DATA RECORDS —
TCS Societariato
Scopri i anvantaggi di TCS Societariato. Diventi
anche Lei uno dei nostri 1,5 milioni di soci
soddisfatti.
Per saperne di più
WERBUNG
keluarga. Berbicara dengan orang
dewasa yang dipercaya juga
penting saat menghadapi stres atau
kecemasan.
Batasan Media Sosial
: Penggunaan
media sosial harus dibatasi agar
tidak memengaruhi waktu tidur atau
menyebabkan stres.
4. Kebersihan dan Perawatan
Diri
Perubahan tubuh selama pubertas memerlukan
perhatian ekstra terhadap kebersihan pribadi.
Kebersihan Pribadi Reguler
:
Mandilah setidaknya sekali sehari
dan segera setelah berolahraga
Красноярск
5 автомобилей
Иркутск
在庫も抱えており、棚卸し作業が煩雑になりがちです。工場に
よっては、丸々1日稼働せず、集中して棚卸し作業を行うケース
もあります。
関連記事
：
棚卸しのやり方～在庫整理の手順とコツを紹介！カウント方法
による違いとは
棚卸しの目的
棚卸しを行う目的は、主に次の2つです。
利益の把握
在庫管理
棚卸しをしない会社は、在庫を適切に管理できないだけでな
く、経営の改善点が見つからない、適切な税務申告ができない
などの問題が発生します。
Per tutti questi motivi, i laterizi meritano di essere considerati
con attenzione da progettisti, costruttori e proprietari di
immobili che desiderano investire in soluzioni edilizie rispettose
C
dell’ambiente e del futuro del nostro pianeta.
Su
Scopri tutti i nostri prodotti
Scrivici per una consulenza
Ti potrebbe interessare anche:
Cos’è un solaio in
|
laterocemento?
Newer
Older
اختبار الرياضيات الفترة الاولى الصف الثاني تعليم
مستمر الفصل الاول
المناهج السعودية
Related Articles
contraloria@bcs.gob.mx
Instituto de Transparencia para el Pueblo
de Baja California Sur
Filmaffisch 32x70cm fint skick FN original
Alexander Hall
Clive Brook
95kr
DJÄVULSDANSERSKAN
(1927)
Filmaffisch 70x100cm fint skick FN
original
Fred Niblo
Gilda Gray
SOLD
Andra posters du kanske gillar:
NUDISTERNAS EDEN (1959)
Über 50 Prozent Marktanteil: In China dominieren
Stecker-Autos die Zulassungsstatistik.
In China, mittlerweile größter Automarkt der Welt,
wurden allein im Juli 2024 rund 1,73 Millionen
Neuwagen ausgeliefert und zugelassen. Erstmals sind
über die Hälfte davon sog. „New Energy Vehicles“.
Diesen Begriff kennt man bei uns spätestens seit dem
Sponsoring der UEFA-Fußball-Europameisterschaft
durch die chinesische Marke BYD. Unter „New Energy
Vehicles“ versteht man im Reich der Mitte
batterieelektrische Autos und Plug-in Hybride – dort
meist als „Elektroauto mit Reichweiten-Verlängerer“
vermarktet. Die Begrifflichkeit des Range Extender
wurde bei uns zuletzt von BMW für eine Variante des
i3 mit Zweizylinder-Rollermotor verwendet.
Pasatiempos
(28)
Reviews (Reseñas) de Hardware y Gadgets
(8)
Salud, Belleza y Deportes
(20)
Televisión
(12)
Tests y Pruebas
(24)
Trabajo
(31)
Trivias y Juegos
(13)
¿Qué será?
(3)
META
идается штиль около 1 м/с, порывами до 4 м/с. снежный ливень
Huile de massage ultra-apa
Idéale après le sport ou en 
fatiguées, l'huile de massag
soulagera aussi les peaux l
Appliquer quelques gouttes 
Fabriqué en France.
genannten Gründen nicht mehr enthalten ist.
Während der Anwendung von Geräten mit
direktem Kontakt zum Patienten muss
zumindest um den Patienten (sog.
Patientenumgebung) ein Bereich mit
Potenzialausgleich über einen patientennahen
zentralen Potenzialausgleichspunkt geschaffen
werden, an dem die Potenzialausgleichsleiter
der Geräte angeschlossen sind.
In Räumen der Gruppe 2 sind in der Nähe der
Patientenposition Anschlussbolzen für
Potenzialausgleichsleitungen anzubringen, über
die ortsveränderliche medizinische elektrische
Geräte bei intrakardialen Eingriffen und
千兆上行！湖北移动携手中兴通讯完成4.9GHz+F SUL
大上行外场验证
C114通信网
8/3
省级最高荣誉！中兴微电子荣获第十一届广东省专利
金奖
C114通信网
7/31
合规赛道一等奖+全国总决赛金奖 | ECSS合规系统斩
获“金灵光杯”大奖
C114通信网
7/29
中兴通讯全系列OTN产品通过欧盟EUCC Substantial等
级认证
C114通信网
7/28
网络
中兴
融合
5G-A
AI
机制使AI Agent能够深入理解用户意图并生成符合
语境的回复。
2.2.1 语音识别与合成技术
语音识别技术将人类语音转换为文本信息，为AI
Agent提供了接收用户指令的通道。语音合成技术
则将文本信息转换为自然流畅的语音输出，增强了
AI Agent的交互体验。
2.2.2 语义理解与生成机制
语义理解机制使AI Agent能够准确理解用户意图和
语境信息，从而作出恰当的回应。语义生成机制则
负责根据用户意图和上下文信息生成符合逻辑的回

PROBLEM TO SOLVE — Every line of the listing above that includes "stres" should be copied out.

WRITTEN ANSWER —
penting saat menghadapi stres atau
menyebabkan stres.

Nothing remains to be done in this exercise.